3. Fortgeschrittene Variante: Überlagerung zweier Probleme (z.B. Minderjähriger + Vollmacht).
4. Examens-Variante: Kombinierte Probleme mit Ablenkungsfakten im Sachverhalt.
5. Mustersubsumtion durcharbeiten und mit eigenem Ergebnis vergleichen.
6. Selbstkontrollfragen beantworten und Lücken identifizieren.

## Rechtsrahmen

- §§ 104 bis 113 BGB: Geschäftsfähigkeit — häufigster Klausurschwerpunkt im BGB AT.
- §§ 116 bis 130 BGB: Willenserklärung — Tatbestand, Mängel, Zugang.
- §§ 119 bis 124 BGB: Anfechtung — Grund, Frist, Folgen.
- §§ 164 bis 181 BGB: Stellvertretung — Vollmacht, Missbrauch, Insichgeschäft.
- §§ 145 bis 157 BGB: Vertragsschluss und Auslegung.

## Prüfraster

1. Fallvariante sorgfältig lesen — Abweichung zur Standardkonstellation identifizieren.
2. Betroffene Normen herausarbeiten.
3. Selbstständige Lösung erarbeiten, bevor Mustersubsumtion gelesen wird.
4. Mustersubsumtion vergleichen: Aufbau, Argumentation, Ergebnis.
5. Fehleranalyse: Wo lag der Unterschied zur Musterlösung?
6. Variante abwandeln und neue Lösungsübung erstellen.
7. Zeitmessung: Klausurzeit pro Variante dokumentieren.

## Typische Fallstricke

- Zu schnelles Lesen der Mustersubsumtion verhindert echten Lerneffekt.
- Varianten nicht isoliert üben — Vernetzung mit anderen BGB-AT-Themen erkunden.
- Ablenkungsfakten im Sachverhalt nicht übersehen — Examensklausuren arbeiten damit gezielt.
- Zeitmanagement trainieren: Nicht nur Inhalte, sondern auch Zeitplanung üben.

## Quellen

- [§ 104 BGB — gesetze-im-internet.de](https://www.gesetze-im-internet.de/bgb/__104.html)
- [§ 119 BGB — gesetze-im-internet.de](https://www.gesetze-im-internet.de/bgb/__119.html)
- [§ 164 BGB — gesetze-im-internet.de](https://www.gesetze-im-internet.de/bgb/__164.html)
- [dejure.org § 104 BGB](https://dejure.org/gesetze/BGB/104.html)
- [§ 145 BGB — gesetze-im-internet.de](https://www.gesetze-im-internet.de/bgb/__145.html)

## Vertiefung

### Trainingsansatz mit Fallvarianten

BGB-AT-Kompetenz entsteht durch wiederholtes Durcharbeiten verschiedener Fallkonstellationen.
Fallvarianten helfen, das Verständnis zu vertiefen: Was ändert sich, wenn der Minderjährige statt
7 Jahre alt 16 Jahre alt ist?
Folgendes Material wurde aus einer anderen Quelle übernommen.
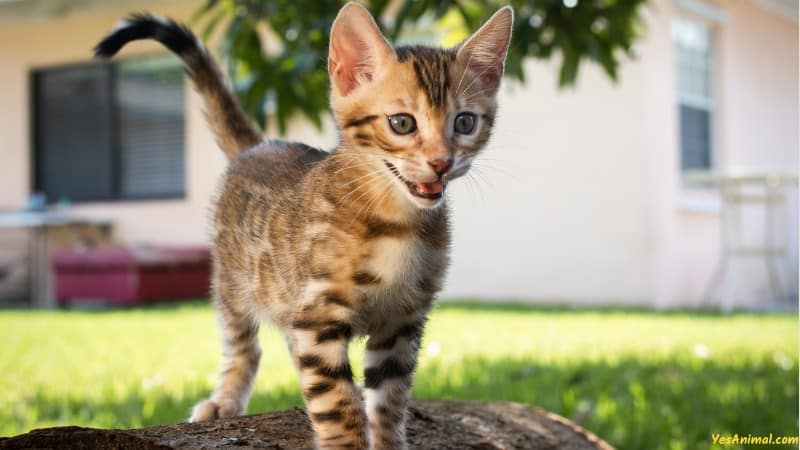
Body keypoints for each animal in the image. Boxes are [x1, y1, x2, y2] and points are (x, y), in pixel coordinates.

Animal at [95, 4, 512, 450]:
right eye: (402, 123)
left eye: (465, 123)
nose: (441, 163)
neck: (396, 222)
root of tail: (260, 144)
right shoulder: (318, 315)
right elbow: (336, 400)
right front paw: (346, 440)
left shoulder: (402, 322)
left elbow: (389, 399)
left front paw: (387, 439)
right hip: (233, 283)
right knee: (243, 346)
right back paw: (225, 399)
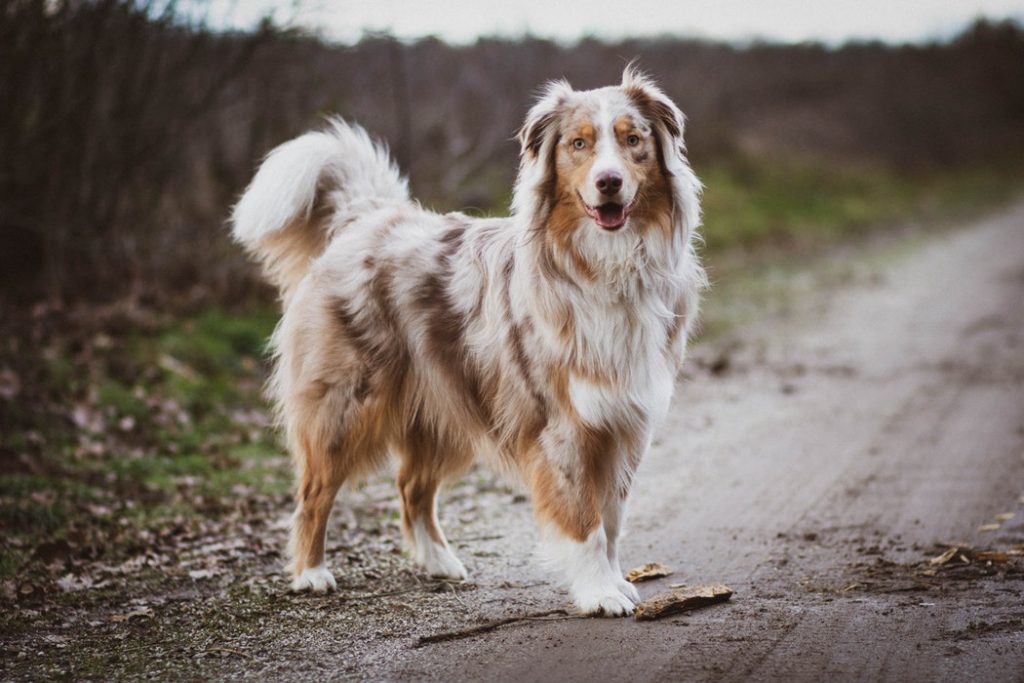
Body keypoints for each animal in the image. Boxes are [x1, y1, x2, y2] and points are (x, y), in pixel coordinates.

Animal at [234, 66, 704, 618]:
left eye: (633, 140)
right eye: (579, 144)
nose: (608, 182)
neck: (606, 265)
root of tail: (366, 216)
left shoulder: (624, 423)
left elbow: (611, 520)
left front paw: (615, 581)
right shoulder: (565, 426)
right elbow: (585, 521)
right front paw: (599, 593)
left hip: (445, 405)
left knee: (411, 486)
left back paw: (439, 561)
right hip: (345, 406)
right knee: (314, 492)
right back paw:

Was ändert sich, wenn die Erklärung per E-Mail statt per Brief abgegeben wird?

### Variationsdimensionen

(1) Personeneigenschaft: Minderjähriger, Geschäftsunfähiger, Kaufmann, Verbraucher
(2) Erklärungsform: mündlich, schriftlich, elektronisch, durch Boten
(3) Vollmachtsstruktur: Eigenvollmacht, Prokura, gesetzliche Vertretung
(4) Zeitliche Dimension: Fristen, Verjährung, Rückwirkung

### Klausur-Checkliste Fallvarianten

- Ausgangssachverhalt vollständig gelöst?
- Varianten systematisch durchgespielt?
- Unterschiede zwischen den Varianten klar herausgearbeitet?
- Lernziel der Variation verstanden und internalisiert?
- Merkregel für die Variante formuliert?